_To do_: Below is a set of records, and all of them should be retyped exactly, minus the pictures.
*** Opening Information ***
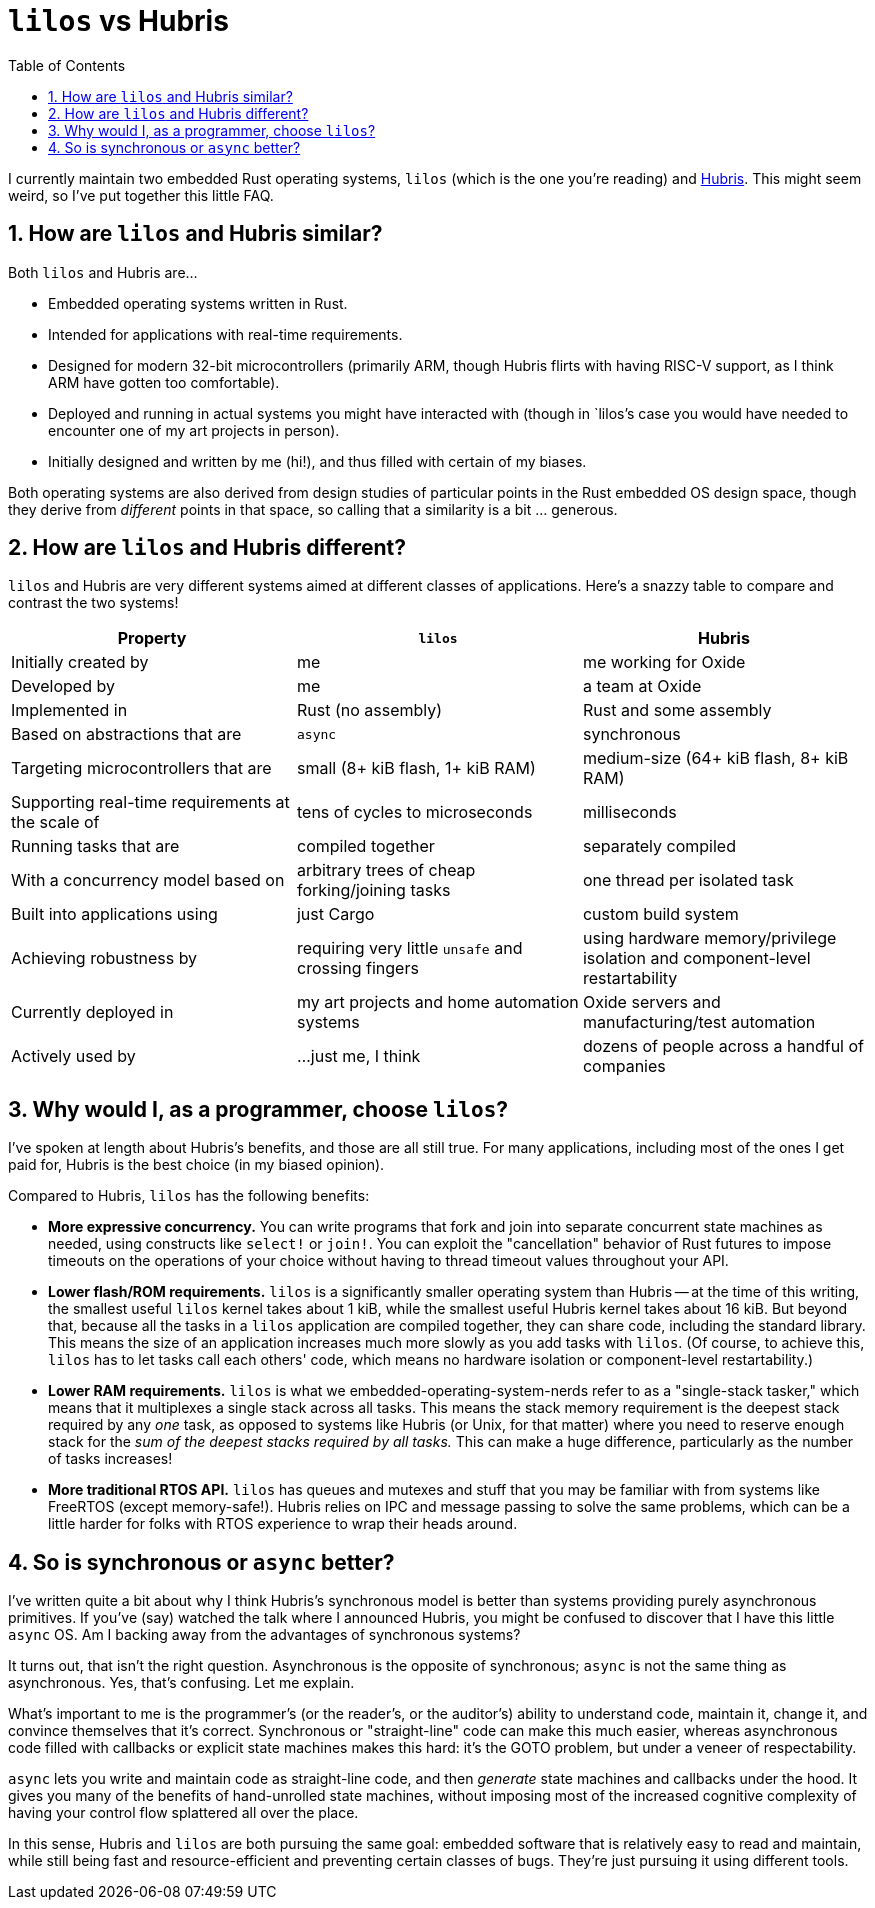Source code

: :showtitle:
:toc: left
:numbered:
:icons: font
:source-language: rust
:source-highlighter: rouge

= `lilos` vs Hubris

I currently maintain two embedded Rust operating systems, `lilos` (which is the
one you're reading) and https://github.com/oxidecomputer/hubris/[Hubris]. This
might seem weird, so I've put together this little FAQ.

== How are `lilos` and Hubris similar?

Both `lilos` and Hubris are...

- Embedded operating systems written in Rust.
- Intended for applications with real-time requirements.
- Designed for modern 32-bit microcontrollers (primarily ARM, though Hubris
  flirts with having RISC-V support, as I think ARM have gotten too
  comfortable).
- Deployed and running in actual systems you might have interacted with (though
  in `lilos`'s case you would have needed to encounter one of my art projects in
  person).
- Initially designed and written by me (hi!), and thus filled with certain of my
  biases.

Both operating systems are also derived from design studies of particular points
in the Rust embedded OS design space, though they derive from _different_ points
in that space, so calling that a similarity is a bit ... generous.

== How are `lilos` and Hubris different?

`lilos` and Hubris are very different systems aimed at different classes of
applications. Here's a snazzy table to compare and contrast the two systems!

[cols="1,1,1"]
|===
|Property |`lilos` |Hubris

|Initially created by
|me
|me working for Oxide

|Developed by
|me
|a team at Oxide

|Implemented in
|Rust (no assembly)
|Rust and some assembly

|Based on abstractions that are
|`async`
|synchronous

|Targeting microcontrollers that are
|small (8+ kiB flash, 1+ kiB RAM)
|medium-size (64+ kiB flash, 8+ kiB RAM)

|Supporting real-time requirements at the scale of
|tens of cycles to microseconds
|milliseconds

|Running tasks that are
|compiled together
|separately compiled

|With a concurrency model based on
|arbitrary trees of cheap forking/joining tasks
|one thread per isolated task

|Built into applications using
|just Cargo
|custom build system

|Achieving robustness by
|requiring very little `unsafe` and crossing fingers
|using hardware memory/privilege isolation and component-level restartability

|Currently deployed in
|my art projects and home automation systems
|Oxide servers and manufacturing/test automation

|Actively used by
|...just me, I think
|dozens of people across a handful of companies

|===

== Why would I, as a programmer, choose `lilos`?

I've spoken at length about Hubris's benefits, and those are all still true.
For many applications, including most of the ones I get paid for, Hubris is the
best choice (in my biased opinion).

Compared to Hubris, `lilos` has the following benefits:

- **More expressive concurrency.** You can write programs that fork and join
  into separate concurrent state machines as needed, using constructs like
  `select!` or `join!`. You can exploit the "cancellation" behavior of Rust
  futures to impose timeouts on the operations of your choice without having to
  thread timeout values throughout your API.

- **Lower flash/ROM requirements.** `lilos` is a significantly smaller
  operating system than Hubris -- at the time of this writing, the smallest
  useful `lilos` kernel takes about 1 kiB, while the smallest useful Hubris
  kernel takes about 16 kiB. But beyond that, because all the tasks in a
  `lilos` application are compiled together, they can share code, including the
  standard library. This means the size of an application increases much more
  slowly as you add tasks with `lilos`. (Of course, to achieve this, `lilos`
  has to let tasks call each others' code, which means no hardware isolation or
  component-level restartability.)

- **Lower RAM requirements.** `lilos` is what we
  embedded-operating-system-nerds refer to as a "single-stack tasker," which
  means that it multiplexes a single stack across all tasks. This means the
  stack memory requirement is the deepest stack required by any _one_ task, as
  opposed to systems like Hubris (or Unix, for that matter) where you need to
  reserve enough stack for the _sum of the deepest stacks required by all
  tasks._ This can make a huge difference, particularly as the number of tasks
  increases!

- **More traditional RTOS API.** `lilos` has queues and mutexes and stuff that
  you may be familiar with from systems like FreeRTOS (except memory-safe!).
  Hubris relies on IPC and message passing to solve the same problems, which
  can be a little harder for folks with RTOS experience to wrap their heads
  around.

== So is synchronous or `async` better?

I've written quite a bit about why I think Hubris's synchronous model is better
than systems providing purely asynchronous primitives. If you've (say) watched
the talk where I announced Hubris, you might be confused to discover that I
have this little `async` OS. Am I backing away from the advantages of
synchronous systems?

It turns out, that isn't the right question. Asynchronous is the opposite of
synchronous; `async` is not the same thing as asynchronous. Yes, that's
confusing. Let me explain.

What's important to me is the programmer's (or the reader's, or the auditor's)
ability to understand code, maintain it, change it, and convince themselves
that it's correct. Synchronous or "straight-line" code can make this much
easier, whereas asynchronous code filled with callbacks or explicit state
machines makes this hard: it's the GOTO problem, but under a veneer of
respectability.

`async` lets you write and maintain code as straight-line code, and then
_generate_ state machines and callbacks under the hood. It gives you many of
the benefits of hand-unrolled state machines, without imposing most of the
increased cognitive complexity of having your control flow splattered all over
the place.

In this sense, Hubris and `lilos` are both pursuing the same goal: embedded
software that is relatively easy to read and maintain, while still being fast
and resource-efficient and preventing certain classes of bugs. They're just
pursuing it using different tools.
*** Closing Information ***
_Exercise response_:
Source code

: :showtitle:
:toc: left
:numbered:
:icons: font
:source-language: rust
:source-highlighter: rouge

= `lilos` vs Hubris

I currently maintain two embedded Rust operating systems, `lilos` (which is the
one you're reading) and https://github.com/oxidecomputer/hubris/[Hubris]. This
might seem weird, so I've put together this little FAQ.

== How are `lilos` and Hubris similar?

Both `lilos` and Hubris are...

- Embedded operating systems written in Rust.
- Intended for applications with real-time requirements.
- Designed for modern 32-bit microcontrollers (primarily ARM, though Hubris
  flirts with having RISC-V support, as I think ARM have gotten too
  comfortable).
- Deployed and running in actual systems you might have interacted with (though
  in `lilos`'s case you would have needed to encounter one of my art projects in
  person).
- Initially designed and written by me (hi!), and thus filled with certain of my
  biases.

Both operating systems are also derived from design studies of particular points
in the Rust embedded OS design space, though they derive from _different_ points
in that space, so calling that a similarity is a bit ... generous.

== How are `lilos` and Hubris different?

`lilos` and Hubris are very different systems aimed at different classes of
applications. Here's a snazzy table to compare and contrast the two systems!

[cols="1,1,1"]
|===
|Property |`lilos` |Hubris

|Initially created by
|me
|me working for Oxide

|Developed by
|me
|a team at Oxide

|Implemented in
|Rust (no assembly)
|Rust and some assembly

|Based on abstractions that are
|`async`
|synchronous

|Targeting microcontrollers that are
|small (8+ kiB flash, 1+ kiB RAM)
|medium-size (64+ kiB flash, 8+ kiB RAM)

|Supporting real-time requirements at the scale of
|tens of cycles to microseconds
|milliseconds

|Running tasks that are
|compiled together
|separately compiled

|With a concurrency model based on
|arbitrary trees of cheap forking/joining tasks
|one thread per isolated task

|Built into applications using
|just Cargo
|custom build system

|Achieving robustness by
|requiring very little `unsafe` and crossing fingers
|using hardware memory/privilege isolation and component-level restartability

|Currently deployed in
|my art projects and home automation systems
|Oxide servers and manufacturing/test automation

|Actively used by
|...just me, I think
|dozens of people across a handful of companies

|===

== Why would I, as a programmer, choose `lilos`?

I've spoken at length about Hubris's benefits, and those are all still true.
For many applications, including most of the ones I get paid for, Hubris is the
best choice (in my biased opinion).

Compared to Hubris, `lilos` has the following benefits:

- **More expressive concurrency.** You can write programs that fork and join
  into separate concurrent state machines as needed, using constructs like
  `select!` or `join!`. You can exploit the "cancellation" behavior of Rust
  futures to impose timeouts on the operations of your choice without having to
  thread timeout values throughout your API.

- **Lower flash/ROM requirements.** `lilos` is a significantly smaller
  operating system than Hubris -- at the time of this writing, the smallest
  useful `lilos` kernel takes about 1 kiB, while the smallest useful Hubris
  kernel takes about 16 kiB. But beyond that, because all the tasks in a
  `lilos` application are compiled together, they can share code, including the
  standard library. This means the size of an application increases much more
  slowly as you add tasks with `lilos`. (Of course, to achieve this, `lilos`
  has to let tasks call each others' code, which means no hardware isolation or
  component-level restartability.)

- **Lower RAM requirements.** `lilos` is what we
  embedded-operating-system-nerds refer to as a "single-stack tasker," which
  means that it multiplexes a single stack across all tasks. This means the
  stack memory requirement is the deepest stack required by any _one_ task, as
  opposed to systems like Hubris (or Unix, for that matter) where you need to
  reserve enough stack for the _sum of the deepest stacks required by all
  tasks._ This can make a huge difference, particularly as the number of tasks
  increases!

- **More traditional RTOS API.** `lilos` has queues and mutexes and stuff that
  you may be familiar with from systems like FreeRTOS (except memory-safe!).
  Hubris relies on IPC and message passing to solve the same problems, which
  can be a little harder for folks with RTOS experience to wrap their heads
  around.

== So is synchronous or `async` better?

I've written quite a bit about why I think Hubris's synchronous model is better
than systems providing purely asynchronous primitives. If you've (say) watched
the talk where I announced Hubris, you might be confused to discover that I
have this little `async` OS. Am I backing away from the advantages of
synchronous systems?

It turns out, that isn't the right question. Asynchronous is the opposite of
synchronous; `async` is not the same thing as asynchronous. Yes, that's
confusing. Let me explain.

What's important to me is the programmer's (or the reader's, or the auditor's)
ability to understand code, maintain it, change it, and convince themselves
that it's correct. Synchronous or "straight-line" code can make this much
easier, whereas asynchronous code filled with callbacks or explicit state
machines makes this hard: it's the GOTO problem, but under a veneer of
respectability.

`async` lets you write and maintain code as straight-line code, and then
_generate_ state machines and callbacks under the hood. It gives you many of
the benefits of hand-unrolled state machines, without imposing most of the
increased cognitive complexity of having your control flow splattered all over
the place.

In this sense, Hubris and `lilos` are both pursuing the same goal: embedded
software that is relatively easy to read and maintain, while still being fast
and resource-efficient and preventing certain classes of bugs. They're just
pursuing it using different tools.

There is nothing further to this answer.